Today, July 15, 2010, would have been Jack Beeson’s 89th birthday. We celebrate his prolific output and prodigious memory by heartily recommending his autobiography, what he called "The Book," How Operas are Created by Composers and Librettists: The Life of Jack Beeson, American Opera Composer, published by The Edwin Mellen Press in 2008. Jack died suddenly on Sunday, June 6, having recently completed a new piece entitled "Kilroy Was Here," a setting of selections from two Peter Viereck poems for baritone and piano, and having chaired a meeting of the Alice M. Ditson Fund two days before.

"The Book" is full of personal observations and stories of the people that he knew, being, in short, everybody. He was one of perhaps two people to have taken composition lessons from Bela Bartók, accompanied Claudio Arrau on out-of-the-way antiqueing excursions in Rome, and was directly responsible for Columbia’s launching of a doctor of musical arts degree in composition.

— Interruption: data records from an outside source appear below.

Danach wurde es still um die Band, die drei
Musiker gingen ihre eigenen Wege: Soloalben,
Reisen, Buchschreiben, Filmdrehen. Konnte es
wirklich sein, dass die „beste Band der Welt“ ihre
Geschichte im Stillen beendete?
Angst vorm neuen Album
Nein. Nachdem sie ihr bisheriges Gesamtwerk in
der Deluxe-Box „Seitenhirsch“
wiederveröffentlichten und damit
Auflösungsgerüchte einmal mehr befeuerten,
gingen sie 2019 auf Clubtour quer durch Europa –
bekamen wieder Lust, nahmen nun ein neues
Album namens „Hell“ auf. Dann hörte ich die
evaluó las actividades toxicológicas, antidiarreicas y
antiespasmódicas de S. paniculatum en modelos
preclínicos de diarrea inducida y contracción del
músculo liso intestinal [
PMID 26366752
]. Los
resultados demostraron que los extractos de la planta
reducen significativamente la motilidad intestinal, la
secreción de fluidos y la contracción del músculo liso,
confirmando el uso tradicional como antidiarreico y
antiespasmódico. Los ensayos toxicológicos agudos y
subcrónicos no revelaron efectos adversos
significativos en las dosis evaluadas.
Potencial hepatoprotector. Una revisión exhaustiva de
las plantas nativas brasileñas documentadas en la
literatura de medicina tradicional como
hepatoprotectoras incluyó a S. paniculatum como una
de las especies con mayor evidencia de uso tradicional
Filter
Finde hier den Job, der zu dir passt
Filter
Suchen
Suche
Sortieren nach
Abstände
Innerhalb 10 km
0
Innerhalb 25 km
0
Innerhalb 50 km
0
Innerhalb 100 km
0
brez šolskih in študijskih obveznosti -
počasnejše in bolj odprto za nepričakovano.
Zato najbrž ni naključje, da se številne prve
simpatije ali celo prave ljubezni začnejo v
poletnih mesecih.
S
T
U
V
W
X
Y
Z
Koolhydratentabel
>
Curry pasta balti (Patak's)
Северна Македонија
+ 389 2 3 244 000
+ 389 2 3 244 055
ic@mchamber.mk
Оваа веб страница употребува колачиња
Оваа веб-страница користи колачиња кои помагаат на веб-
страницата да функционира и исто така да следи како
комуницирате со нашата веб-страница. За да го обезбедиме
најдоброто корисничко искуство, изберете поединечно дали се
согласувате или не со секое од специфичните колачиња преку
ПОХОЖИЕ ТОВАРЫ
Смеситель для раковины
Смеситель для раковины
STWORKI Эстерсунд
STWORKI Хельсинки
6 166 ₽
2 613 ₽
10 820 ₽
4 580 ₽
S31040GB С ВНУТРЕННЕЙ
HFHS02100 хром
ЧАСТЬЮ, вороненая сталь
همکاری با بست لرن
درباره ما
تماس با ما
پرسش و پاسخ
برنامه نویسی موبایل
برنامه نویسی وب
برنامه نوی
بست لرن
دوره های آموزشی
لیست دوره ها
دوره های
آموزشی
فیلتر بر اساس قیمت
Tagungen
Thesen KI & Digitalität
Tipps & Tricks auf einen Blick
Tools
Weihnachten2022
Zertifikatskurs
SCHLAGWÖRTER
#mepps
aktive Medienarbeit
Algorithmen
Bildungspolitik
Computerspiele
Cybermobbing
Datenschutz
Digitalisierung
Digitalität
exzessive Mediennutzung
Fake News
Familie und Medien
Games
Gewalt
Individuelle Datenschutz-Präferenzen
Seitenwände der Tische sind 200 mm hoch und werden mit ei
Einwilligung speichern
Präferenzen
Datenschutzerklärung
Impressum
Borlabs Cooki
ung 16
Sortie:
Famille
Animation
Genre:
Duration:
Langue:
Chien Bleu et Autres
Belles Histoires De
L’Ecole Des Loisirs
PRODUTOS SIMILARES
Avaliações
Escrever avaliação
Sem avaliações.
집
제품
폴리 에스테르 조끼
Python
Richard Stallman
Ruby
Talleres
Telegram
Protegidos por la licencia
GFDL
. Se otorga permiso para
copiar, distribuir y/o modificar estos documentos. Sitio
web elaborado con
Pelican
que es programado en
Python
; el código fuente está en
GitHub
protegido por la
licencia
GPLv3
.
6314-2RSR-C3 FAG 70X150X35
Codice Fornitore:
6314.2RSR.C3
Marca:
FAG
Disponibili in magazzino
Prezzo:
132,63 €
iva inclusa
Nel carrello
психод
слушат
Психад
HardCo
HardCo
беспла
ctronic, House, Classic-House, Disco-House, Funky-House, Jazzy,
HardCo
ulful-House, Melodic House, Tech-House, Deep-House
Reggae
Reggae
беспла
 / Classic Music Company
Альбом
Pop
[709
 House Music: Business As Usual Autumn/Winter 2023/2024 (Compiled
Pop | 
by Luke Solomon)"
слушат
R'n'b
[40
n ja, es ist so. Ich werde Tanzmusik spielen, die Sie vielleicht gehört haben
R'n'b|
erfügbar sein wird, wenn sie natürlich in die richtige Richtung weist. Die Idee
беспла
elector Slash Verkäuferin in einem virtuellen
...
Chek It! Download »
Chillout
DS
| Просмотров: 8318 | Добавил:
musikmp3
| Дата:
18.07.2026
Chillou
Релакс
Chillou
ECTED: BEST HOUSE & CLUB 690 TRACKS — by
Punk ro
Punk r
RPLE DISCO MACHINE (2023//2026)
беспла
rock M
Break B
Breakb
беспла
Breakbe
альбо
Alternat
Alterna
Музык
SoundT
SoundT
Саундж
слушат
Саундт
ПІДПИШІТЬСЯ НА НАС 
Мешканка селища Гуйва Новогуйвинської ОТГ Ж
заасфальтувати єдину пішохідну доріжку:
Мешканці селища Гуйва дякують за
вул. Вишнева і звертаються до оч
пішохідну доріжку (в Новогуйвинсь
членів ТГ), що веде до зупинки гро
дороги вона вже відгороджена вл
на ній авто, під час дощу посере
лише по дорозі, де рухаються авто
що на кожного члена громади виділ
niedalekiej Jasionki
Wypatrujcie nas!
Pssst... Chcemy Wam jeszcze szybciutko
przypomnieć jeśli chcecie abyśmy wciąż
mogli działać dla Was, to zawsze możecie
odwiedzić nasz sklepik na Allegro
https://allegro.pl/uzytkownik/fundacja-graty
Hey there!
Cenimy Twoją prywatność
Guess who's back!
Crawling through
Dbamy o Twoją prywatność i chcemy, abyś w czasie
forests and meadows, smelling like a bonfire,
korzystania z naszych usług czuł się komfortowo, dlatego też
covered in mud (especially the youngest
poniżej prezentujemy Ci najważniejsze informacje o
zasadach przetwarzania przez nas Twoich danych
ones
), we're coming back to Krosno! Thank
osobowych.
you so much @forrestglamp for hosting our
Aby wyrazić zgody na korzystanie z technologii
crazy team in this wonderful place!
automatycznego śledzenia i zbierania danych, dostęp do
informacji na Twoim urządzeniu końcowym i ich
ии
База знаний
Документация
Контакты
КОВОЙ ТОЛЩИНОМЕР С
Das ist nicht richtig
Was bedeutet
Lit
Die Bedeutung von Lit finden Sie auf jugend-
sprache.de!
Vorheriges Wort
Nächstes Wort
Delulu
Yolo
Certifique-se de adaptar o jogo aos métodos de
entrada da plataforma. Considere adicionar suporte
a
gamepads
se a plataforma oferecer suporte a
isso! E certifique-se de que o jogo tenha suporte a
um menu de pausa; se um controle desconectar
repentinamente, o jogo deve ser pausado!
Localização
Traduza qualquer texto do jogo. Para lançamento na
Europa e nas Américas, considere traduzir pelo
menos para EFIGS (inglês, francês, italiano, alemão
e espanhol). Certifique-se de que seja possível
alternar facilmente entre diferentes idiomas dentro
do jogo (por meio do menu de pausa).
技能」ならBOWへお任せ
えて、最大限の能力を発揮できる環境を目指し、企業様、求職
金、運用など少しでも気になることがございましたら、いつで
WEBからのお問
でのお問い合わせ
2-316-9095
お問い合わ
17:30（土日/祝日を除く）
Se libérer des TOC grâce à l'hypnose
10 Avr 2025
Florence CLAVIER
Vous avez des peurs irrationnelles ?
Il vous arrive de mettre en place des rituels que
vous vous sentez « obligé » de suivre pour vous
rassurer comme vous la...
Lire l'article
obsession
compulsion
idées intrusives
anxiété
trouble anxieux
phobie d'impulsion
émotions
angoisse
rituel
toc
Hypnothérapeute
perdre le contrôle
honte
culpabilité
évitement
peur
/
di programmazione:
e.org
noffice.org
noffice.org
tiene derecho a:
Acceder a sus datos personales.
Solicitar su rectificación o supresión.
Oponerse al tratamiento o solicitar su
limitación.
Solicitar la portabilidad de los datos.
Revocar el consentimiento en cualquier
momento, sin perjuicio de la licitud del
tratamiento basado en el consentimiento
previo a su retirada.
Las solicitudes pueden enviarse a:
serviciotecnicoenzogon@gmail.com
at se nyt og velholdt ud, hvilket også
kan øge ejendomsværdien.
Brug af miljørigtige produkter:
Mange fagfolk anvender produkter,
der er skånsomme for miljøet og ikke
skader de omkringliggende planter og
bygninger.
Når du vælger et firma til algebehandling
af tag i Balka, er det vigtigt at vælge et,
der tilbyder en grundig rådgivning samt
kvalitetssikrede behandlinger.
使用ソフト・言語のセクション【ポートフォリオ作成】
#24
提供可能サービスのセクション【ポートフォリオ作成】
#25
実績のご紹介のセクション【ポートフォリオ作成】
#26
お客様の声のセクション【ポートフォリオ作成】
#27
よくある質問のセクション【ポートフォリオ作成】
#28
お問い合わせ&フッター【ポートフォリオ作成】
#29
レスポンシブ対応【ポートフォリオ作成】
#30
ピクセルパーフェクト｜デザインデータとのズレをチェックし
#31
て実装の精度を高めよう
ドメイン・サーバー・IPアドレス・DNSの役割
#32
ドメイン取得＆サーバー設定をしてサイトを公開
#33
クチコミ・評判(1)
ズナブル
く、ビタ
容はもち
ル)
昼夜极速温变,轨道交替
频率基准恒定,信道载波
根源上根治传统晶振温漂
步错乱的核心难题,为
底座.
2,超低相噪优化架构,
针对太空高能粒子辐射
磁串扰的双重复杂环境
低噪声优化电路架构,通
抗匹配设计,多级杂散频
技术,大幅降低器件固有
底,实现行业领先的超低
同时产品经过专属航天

On teaching music appreciation, the now required Music Humanities course, part of Columbia’s celebrated Core Curriculum, he writes in How Operas are Created: "More than once during the [years teaching these courses] … I had occasion to remember and re-read the ten pages Virgil Thomson devoted to the subject of the "appreciation racket" in his 1940 book, The State of Music. … Virgil, in a fine fury, argued that those teaching (or as he also said, "preaching") the subject using as examples the fifty masterpieces … were but cogs in the publicity machines of record and radio corporations and symphony orchestras … That we succeeded in introducing at least some students to what they had so far missed, had come to enjoy, and thereafter taken much pleasure in, is certainly the case: time after time, in New York and more often elsewhere a seeming stranger approaches, introduces himself as one of my former Humanities students, and says so fervently."